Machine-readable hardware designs
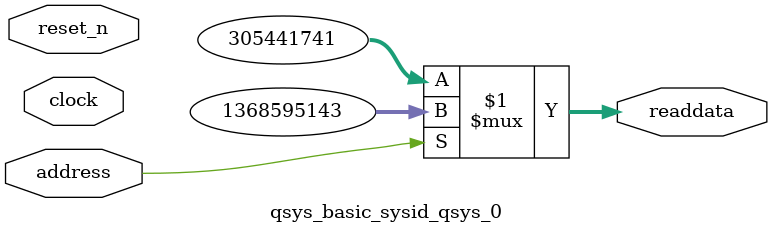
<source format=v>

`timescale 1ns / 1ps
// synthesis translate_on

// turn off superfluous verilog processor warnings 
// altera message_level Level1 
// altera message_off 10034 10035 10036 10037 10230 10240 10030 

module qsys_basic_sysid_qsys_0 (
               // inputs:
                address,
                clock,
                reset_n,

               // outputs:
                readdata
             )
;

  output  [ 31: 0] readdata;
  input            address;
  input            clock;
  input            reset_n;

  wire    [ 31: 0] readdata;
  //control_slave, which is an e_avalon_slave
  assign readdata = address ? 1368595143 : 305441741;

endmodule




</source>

* * *

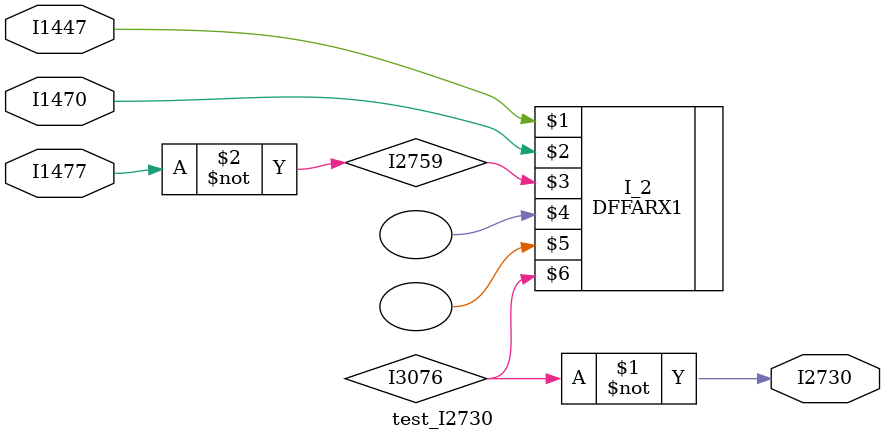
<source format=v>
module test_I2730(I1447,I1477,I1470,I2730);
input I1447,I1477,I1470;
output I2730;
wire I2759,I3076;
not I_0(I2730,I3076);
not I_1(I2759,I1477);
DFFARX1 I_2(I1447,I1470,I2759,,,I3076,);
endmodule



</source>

...

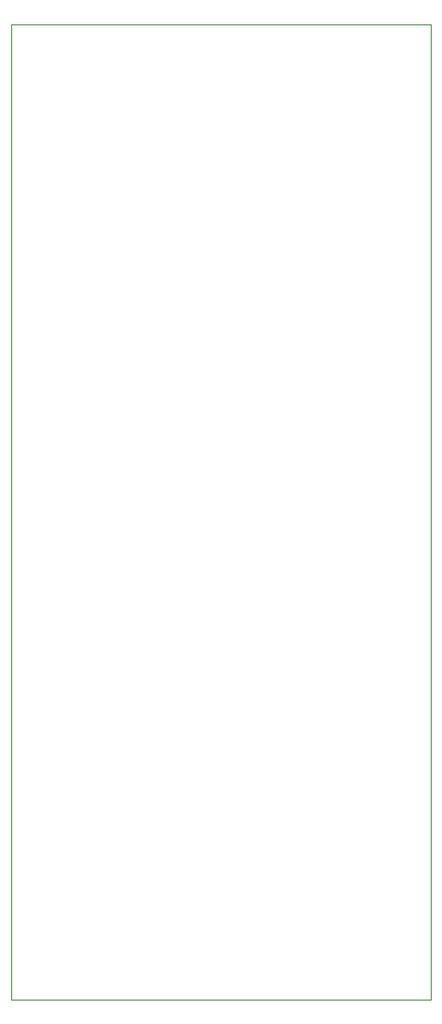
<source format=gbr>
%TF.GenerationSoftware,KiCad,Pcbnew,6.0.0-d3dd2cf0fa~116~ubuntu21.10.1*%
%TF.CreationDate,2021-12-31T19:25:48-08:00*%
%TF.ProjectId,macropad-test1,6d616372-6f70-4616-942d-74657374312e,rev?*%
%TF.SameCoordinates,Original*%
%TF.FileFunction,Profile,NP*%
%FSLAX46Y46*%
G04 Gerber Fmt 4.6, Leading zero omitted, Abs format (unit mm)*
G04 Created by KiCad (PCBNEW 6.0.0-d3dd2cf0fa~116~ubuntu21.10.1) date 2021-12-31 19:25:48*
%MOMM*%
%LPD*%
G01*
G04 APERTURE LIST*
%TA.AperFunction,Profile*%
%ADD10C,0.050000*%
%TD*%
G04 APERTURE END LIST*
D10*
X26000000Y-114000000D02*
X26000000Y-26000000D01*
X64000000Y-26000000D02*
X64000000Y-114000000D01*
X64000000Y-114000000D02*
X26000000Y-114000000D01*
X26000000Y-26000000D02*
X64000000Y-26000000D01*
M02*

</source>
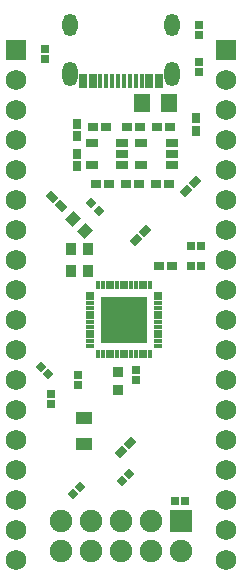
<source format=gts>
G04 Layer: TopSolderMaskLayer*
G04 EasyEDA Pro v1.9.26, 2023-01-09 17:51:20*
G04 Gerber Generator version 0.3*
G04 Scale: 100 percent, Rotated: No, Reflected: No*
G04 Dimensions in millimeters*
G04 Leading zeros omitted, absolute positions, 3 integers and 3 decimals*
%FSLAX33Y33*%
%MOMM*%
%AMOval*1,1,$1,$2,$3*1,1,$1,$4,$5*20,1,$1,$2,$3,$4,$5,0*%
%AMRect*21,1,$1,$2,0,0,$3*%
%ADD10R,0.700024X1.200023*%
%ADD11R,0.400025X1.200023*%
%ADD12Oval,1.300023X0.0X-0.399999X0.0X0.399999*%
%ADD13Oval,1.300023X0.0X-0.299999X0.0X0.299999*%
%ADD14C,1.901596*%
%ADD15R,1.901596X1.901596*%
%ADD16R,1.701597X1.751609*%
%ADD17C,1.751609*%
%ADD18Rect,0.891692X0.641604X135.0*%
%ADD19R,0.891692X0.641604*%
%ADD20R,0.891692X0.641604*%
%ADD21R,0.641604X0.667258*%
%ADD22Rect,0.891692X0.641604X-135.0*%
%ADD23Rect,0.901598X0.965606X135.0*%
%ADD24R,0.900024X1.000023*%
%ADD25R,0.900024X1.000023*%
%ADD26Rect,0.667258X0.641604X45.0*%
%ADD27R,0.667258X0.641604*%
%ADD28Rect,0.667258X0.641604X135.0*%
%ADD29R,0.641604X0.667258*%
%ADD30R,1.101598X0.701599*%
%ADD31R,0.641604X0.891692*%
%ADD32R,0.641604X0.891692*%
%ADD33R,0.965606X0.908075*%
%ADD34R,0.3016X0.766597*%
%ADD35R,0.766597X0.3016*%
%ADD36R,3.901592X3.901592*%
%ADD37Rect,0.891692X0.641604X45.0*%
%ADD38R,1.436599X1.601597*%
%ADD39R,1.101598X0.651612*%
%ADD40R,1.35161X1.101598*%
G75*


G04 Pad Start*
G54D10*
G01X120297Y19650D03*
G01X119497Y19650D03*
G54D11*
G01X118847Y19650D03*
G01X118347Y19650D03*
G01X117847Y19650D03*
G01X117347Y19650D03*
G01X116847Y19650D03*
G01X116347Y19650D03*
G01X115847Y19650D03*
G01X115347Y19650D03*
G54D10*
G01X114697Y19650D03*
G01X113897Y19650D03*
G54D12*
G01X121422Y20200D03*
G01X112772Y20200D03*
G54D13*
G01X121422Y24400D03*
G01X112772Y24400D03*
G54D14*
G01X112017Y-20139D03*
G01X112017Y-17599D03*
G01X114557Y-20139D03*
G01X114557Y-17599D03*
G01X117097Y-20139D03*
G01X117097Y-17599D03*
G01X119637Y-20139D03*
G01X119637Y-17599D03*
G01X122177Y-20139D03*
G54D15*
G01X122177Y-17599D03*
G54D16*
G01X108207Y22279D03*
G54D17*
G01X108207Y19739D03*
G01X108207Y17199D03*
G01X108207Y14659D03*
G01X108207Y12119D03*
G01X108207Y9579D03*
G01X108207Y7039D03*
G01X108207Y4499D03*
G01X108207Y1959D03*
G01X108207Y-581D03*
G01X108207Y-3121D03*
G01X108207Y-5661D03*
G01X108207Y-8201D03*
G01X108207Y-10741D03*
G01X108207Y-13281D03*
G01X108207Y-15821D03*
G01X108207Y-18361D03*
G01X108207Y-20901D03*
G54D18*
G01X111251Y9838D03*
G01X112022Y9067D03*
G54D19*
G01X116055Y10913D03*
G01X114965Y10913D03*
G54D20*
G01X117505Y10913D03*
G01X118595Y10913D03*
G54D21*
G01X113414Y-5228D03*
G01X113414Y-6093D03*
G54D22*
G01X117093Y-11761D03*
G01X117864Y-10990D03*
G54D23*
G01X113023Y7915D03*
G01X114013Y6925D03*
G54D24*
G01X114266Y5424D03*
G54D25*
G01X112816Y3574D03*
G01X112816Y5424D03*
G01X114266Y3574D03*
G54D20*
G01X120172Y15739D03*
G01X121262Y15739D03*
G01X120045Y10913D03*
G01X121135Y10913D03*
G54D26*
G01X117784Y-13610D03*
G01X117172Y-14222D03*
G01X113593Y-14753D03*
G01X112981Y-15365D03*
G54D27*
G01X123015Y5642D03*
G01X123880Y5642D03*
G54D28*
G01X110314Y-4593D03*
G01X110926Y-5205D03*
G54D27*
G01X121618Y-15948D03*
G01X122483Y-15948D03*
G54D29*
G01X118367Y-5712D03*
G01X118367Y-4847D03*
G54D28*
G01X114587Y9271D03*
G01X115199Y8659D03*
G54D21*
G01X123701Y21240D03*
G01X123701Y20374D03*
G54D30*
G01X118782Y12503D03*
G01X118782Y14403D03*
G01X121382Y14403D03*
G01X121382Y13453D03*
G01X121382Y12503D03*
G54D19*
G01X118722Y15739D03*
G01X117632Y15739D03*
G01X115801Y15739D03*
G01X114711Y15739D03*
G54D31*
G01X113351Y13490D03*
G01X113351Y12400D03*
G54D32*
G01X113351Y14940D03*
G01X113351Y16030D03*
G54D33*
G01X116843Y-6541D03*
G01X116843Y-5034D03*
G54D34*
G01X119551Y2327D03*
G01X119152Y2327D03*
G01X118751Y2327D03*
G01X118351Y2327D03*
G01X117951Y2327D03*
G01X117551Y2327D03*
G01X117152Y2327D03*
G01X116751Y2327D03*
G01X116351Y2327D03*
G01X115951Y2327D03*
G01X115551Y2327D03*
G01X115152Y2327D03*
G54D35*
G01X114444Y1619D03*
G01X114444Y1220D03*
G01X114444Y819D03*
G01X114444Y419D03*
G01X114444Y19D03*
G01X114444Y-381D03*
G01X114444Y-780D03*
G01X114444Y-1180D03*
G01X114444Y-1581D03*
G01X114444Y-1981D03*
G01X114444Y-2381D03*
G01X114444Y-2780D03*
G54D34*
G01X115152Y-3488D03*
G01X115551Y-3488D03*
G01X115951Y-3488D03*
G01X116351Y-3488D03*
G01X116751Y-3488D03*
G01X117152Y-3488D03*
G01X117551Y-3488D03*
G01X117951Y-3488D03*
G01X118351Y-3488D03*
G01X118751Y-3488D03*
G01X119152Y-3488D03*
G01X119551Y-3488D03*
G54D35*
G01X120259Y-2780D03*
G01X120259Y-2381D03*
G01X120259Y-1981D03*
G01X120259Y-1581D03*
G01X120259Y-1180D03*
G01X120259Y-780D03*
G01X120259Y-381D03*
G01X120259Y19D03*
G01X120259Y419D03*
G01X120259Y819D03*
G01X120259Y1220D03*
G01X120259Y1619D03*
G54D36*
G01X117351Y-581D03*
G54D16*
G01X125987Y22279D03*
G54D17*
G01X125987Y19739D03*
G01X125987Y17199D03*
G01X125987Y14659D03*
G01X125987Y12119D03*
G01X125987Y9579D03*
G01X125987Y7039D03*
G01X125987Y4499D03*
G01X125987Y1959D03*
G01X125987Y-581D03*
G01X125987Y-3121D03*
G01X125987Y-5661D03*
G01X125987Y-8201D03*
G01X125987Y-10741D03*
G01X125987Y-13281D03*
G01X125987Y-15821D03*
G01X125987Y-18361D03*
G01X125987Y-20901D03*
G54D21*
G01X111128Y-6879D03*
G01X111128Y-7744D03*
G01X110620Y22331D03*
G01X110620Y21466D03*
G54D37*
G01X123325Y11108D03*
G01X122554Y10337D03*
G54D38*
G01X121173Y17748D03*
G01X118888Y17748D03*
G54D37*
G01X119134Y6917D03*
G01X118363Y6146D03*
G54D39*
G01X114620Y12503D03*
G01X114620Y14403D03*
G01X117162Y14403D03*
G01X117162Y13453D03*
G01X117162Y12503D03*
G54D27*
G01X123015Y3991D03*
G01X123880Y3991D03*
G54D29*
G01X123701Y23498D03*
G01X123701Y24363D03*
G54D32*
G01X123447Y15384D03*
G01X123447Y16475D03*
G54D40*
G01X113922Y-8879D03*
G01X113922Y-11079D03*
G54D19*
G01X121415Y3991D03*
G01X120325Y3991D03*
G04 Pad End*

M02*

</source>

PROBLEM TO WORK ON
Using only the entries above, output the line with "G01X117551Y2327D03*", the line with "G01X120259Y-1981D03*", and all lines between them, exactly as they stand.

ANSWER SPACE
G01X117551Y2327D03*
G01X117152Y2327D03*
G01X116751Y2327D03*
G01X116351Y2327D03*
G01X115951Y2327D03*
G01X115551Y2327D03*
G01X115152Y2327D03*
G54D35*
G01X114444Y1619D03*
G01X114444Y1220D03*
G01X114444Y819D03*
G01X114444Y419D03*
G01X114444Y19D03*
G01X114444Y-381D03*
G01X114444Y-780D03*
G01X114444Y-1180D03*
G01X114444Y-1581D03*
G01X114444Y-1981D03*
G01X114444Y-2381D03*
G01X114444Y-2780D03*
G54D34*
G01X115152Y-3488D03*
G01X115551Y-3488D03*
G01X115951Y-3488D03*
G01X116351Y-3488D03*
G01X116751Y-3488D03*
G01X117152Y-3488D03*
G01X117551Y-3488D03*
G01X117951Y-3488D03*
G01X118351Y-3488D03*
G01X118751Y-3488D03*
G01X119152Y-3488D03*
G01X119551Y-3488D03*
G54D35*
G01X120259Y-2780D03*
G01X120259Y-2381D03*
G01X120259Y-1981D03*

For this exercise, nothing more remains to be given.